• [TASK BRIEF]:
Rewrite the text of the entries below, replacing "Contact" with "Get in Touch" and keeping everything else the same. Leave out the pictures.
--- SUPPLIED RECORDS Enclosed Below ---
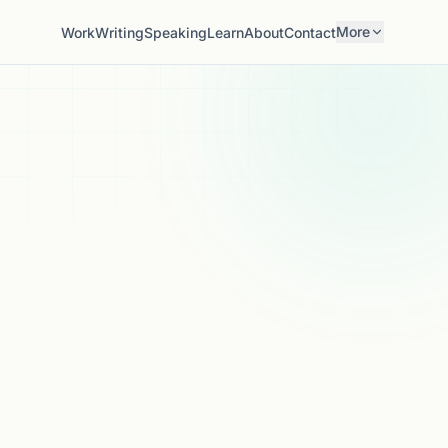
More
Work
Writing
Speaking
Learn
About
Contact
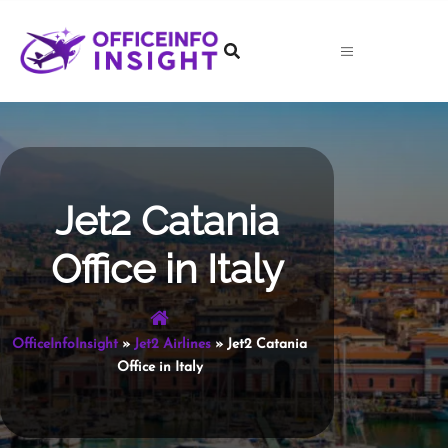
Skip
to
content
Jet2 Catania
Office in Italy
OfficeInfoInsight
»
Jet2 Airlines
»
Jet2 Catania
Office in Italy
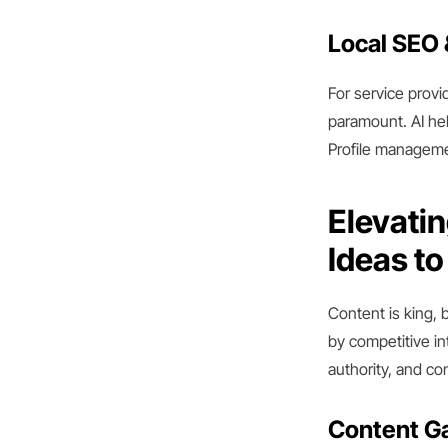
Local SEO 
For service provi
paramount. AI hel
Profile managemen
Elevatin
Ideas t
Content is king, 
by competitive in
authority, and co
Content Ga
--- End of Enclosed SUPPLIED RECORDS ---
• [ANSWER TO THE PROBLEM]:
More
Work
Writing
Speaking
Learn
About
Get in Touch
Skip
to
content
Jet2 Catania
Office in Italy
OfficeInfoInsight
»
Jet2 Airlines
»
Jet2 Catania
Office in Italy
Local SEO 
For service provi
paramount. AI hel
Profile managemen
Elevatin
Ideas t
Content is king, 
by competitive in
authority, and co
Content Ga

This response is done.